START EXCERPT

Virgin Startup Program founder Ian Mason on the two things startups need to help them scale
The founder of Virgin’s Startup Program says he can see a lot of potential in Aussie founders but he believes more support is needed locally to help startups scale up and move beyond the “small business” stage.
Ian Mason is the former head of development for the Startup Program, which was founded five years ago as a way to offer entrepreneurs from any background and with any level of experience a way to get a business off the ground. The program offers founders loans of between £500 to £25,000 ($900 to $45,500) and has issued $35 million of funding to date.
Mason says Virgin founder Richard Branson — who he describes as “humble, kind, and completely bonkers” — gave him a simple brief for the project when it started.
“Richard gave us the best brief in the world,” Mason tells StartupSmart.
“He said, ‘I want to create a program to support all entrepreneurs, off you go’. It was a lovely blank piece of paper.”
Currently, the program operates in the UK and is available to any founder with an EU passport. The program isn’t in Australia yet, but Mason is testing the waters for a potential launch through a partnership with QUT Creative Enterprise Australia (CEA).
The two organisations have teamed up to offer the winner of CEA’s most recent Creative3 pitch competition a spot in Virgin’s Startup’s StepUp ‘mini-accelerator’. Participants in CEA’s Collider accelerator will also have access to an array of experts from Virgin’s Startup Program.
Mason, who’s been Down Under for two months now, says the Startup team is also exploring the possibility of launching the popular loans program in Australia, saying there’s a number of similarities between the two countries that lead him to believe the program would be just as successful locally.
“There’s a lot of opportunities here in the food and drink sector which has been pretty huge and has traditionally done well in the UK, and we’re interested in some of the new tech concepts coming out of the agriculture sector,” he says.
Social ventures not “weak”
Mason says both Virgin Startup and CEA have an interest in helping out entrepreneurs scale businesses with a social purpose, an area he says can sometimes be seen as “weak”.
“People say social enterprises often have weak business models, but I don’t agree with that at all. Richard [Branson] always says to do well you need to do good, and we’re seeing a lot of social ventures in the US becoming solid businesses,” he says.

END EXCERPT
START INFORMATION PROVIDED

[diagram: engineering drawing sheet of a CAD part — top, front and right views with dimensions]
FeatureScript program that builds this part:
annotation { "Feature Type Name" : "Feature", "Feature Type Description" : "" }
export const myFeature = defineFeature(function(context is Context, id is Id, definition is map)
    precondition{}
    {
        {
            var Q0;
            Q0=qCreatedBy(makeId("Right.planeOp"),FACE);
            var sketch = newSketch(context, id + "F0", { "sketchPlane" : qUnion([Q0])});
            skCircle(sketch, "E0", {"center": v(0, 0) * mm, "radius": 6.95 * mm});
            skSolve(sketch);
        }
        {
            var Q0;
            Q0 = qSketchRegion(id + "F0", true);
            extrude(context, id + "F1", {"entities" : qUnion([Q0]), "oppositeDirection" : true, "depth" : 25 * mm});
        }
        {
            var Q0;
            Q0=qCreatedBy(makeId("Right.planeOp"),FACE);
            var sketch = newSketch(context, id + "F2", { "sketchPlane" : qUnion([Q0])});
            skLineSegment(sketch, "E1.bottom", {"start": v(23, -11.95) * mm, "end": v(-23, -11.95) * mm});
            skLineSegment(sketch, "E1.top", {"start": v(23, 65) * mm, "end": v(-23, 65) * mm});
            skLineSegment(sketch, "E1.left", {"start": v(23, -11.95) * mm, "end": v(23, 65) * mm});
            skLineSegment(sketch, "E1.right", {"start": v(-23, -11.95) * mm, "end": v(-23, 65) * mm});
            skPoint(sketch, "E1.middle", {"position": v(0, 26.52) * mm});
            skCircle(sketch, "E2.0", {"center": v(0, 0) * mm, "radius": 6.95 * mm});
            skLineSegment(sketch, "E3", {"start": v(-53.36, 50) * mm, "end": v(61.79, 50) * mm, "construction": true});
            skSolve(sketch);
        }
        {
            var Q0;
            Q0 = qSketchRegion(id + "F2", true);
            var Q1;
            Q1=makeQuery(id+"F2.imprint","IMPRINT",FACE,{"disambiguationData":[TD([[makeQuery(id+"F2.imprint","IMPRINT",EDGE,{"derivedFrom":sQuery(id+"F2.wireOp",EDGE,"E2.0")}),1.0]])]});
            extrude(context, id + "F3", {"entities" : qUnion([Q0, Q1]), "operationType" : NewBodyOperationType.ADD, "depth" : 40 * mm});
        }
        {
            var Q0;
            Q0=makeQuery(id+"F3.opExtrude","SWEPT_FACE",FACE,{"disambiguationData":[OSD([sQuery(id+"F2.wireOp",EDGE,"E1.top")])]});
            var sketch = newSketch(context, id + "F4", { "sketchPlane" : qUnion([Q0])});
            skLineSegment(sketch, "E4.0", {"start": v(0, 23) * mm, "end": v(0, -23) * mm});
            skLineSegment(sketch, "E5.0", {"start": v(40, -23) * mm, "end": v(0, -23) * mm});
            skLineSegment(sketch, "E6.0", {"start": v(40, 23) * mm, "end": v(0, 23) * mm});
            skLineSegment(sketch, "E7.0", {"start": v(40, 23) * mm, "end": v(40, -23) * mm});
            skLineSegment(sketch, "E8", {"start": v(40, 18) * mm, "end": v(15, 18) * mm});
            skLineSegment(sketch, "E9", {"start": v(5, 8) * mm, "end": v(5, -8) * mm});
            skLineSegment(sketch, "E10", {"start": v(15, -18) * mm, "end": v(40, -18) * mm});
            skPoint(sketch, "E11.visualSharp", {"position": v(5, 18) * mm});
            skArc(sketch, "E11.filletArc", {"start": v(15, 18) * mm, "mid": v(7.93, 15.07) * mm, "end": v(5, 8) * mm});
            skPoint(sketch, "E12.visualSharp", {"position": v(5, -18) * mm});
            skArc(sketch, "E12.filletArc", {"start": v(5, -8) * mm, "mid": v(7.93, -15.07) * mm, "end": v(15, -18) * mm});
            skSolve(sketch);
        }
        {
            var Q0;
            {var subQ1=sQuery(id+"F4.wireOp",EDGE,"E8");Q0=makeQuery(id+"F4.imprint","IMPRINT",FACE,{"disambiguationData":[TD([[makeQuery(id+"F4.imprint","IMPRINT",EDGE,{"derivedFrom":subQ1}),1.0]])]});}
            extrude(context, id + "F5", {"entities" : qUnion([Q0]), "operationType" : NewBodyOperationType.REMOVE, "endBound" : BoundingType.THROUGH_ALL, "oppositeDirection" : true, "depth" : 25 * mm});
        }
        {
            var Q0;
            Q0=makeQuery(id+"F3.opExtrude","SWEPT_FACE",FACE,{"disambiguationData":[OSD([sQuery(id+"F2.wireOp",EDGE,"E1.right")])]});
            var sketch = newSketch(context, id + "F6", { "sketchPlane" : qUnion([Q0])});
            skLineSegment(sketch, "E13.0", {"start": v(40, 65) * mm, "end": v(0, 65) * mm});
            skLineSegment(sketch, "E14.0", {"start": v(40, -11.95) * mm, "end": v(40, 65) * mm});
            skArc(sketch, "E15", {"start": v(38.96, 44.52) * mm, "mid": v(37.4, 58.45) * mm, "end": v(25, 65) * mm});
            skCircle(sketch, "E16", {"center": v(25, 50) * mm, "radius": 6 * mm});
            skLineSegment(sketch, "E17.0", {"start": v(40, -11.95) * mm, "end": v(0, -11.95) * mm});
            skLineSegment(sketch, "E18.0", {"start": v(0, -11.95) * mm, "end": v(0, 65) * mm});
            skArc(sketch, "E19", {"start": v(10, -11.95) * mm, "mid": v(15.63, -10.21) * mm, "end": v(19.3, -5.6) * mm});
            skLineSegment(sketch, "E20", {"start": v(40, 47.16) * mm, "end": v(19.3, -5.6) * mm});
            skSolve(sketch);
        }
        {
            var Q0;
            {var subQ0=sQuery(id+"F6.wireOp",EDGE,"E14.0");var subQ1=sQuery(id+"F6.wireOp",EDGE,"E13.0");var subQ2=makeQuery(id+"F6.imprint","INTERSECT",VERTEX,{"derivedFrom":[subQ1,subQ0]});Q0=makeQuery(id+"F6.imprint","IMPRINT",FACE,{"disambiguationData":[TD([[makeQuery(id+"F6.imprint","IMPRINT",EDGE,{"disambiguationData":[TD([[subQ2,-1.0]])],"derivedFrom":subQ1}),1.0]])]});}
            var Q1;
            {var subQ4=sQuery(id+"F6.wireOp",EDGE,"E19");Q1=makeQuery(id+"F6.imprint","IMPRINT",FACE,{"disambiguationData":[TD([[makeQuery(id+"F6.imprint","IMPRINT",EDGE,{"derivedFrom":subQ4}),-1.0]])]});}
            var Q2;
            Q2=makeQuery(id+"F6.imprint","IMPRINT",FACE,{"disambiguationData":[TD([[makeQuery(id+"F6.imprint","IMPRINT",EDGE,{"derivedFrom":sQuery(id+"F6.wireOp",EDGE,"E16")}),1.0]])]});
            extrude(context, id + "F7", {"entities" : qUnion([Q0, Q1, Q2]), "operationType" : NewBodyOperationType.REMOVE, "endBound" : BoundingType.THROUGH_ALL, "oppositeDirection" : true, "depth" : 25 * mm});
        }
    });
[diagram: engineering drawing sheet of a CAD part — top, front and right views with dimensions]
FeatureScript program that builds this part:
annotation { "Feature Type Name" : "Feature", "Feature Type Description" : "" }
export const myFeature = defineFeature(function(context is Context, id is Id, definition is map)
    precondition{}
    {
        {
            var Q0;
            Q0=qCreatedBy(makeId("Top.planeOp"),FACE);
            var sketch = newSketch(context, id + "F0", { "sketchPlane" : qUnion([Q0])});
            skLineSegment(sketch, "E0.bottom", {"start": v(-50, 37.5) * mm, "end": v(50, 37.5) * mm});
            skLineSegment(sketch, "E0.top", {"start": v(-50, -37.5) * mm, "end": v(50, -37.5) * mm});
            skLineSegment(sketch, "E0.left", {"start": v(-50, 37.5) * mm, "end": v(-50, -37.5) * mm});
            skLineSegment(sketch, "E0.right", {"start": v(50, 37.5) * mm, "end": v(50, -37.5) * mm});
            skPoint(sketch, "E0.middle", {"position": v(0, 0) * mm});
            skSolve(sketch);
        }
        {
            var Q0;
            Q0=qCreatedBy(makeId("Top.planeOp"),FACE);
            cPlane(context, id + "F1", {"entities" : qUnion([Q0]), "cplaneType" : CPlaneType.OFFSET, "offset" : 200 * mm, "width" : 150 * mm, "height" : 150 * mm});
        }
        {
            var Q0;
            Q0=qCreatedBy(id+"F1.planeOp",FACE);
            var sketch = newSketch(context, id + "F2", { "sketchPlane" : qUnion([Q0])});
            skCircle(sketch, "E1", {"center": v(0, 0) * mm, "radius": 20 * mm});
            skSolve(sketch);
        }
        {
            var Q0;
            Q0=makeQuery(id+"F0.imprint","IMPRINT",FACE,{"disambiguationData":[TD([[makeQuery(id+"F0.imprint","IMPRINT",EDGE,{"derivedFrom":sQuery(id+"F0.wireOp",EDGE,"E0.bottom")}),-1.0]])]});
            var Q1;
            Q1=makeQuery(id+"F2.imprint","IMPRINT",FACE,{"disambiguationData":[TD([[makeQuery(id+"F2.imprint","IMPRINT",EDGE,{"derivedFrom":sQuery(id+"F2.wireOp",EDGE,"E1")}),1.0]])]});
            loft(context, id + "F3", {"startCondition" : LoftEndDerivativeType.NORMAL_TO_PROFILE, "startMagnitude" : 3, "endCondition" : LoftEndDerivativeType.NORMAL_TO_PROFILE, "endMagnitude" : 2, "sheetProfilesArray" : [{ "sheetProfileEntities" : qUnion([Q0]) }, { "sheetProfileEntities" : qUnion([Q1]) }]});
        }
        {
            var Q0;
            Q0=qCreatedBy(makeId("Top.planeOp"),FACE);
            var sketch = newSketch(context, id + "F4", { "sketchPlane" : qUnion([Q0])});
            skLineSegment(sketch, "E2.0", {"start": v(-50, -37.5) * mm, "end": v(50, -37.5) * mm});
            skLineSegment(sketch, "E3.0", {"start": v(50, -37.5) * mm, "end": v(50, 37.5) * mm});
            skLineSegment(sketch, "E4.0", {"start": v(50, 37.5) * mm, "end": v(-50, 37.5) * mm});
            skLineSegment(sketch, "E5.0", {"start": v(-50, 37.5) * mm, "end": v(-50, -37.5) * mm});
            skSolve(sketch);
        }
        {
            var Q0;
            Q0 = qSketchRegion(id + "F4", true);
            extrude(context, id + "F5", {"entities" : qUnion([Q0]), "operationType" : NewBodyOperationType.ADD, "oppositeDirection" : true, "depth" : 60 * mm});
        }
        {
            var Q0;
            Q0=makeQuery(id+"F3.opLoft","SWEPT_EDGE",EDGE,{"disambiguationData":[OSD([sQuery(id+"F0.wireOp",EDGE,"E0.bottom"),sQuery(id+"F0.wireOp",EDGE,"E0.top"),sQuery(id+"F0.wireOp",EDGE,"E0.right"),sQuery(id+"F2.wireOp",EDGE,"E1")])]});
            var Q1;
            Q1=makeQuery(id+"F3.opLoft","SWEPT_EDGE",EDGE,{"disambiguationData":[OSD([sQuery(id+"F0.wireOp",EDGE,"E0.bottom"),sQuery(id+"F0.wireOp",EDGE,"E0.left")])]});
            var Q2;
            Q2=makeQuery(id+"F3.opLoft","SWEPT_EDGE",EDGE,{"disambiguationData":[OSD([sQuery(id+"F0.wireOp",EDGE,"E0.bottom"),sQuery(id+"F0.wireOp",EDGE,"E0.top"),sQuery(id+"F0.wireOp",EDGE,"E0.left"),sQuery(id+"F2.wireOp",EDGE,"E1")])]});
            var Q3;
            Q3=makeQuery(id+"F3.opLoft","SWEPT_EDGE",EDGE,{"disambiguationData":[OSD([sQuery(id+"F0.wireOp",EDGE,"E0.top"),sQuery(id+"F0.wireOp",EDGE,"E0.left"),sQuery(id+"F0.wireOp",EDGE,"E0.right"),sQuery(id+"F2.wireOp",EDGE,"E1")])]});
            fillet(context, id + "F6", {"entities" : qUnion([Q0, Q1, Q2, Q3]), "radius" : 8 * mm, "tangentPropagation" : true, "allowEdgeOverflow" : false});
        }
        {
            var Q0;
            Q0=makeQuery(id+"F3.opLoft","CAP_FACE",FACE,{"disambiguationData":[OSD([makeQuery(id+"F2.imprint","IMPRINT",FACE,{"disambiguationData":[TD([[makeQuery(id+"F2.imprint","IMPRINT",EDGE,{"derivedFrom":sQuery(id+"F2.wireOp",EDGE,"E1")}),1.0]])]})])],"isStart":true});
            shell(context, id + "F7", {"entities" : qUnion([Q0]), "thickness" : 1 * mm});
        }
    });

END INFORMATION PROVIDED

> WORK TASK:
Keep writing the article about Ian Mason and Virgin's Startup Program, picking up right after its last sentence.

> EXPECTED ANSWER:
Experts in the space have previously observed the number of social enterprises in Australia as somewhat low, with program director at Cambridge University’s Centre for Social Innovation Belinda Bell telling StartupSmart last year she believed social entrepreneurs in Australia were reluctant to label themselves as such due to the stereotypes associated with the description.
“There’s plenty of socially motivated capital about, but many entrepreneurs are cautious about talking about their true social motivation when seeking investment because they think it will decrease their chance of landing funding,” she says.
“That’s always a bad idea because there’s nothing worse than getting an investor who’s not on the same page.”
Mason agrees social ventures in Australia have a ways to go yet until they’re on the same tier as ones in the UK, but he thinks a strong focus on creative entrepreneurship goes hand-in-hand with the social sector, and predicts both areas will boom over the next 10 years.
Startups need help to scale
Having been part of the UK startup scene for over 15 years, Mason says Australian startup founders are very similar to ones in the UK in terms of both their dedication and humbleness.
“But that said, I think that the support available to Australian startups is a good few years behind where London is right now,” he says.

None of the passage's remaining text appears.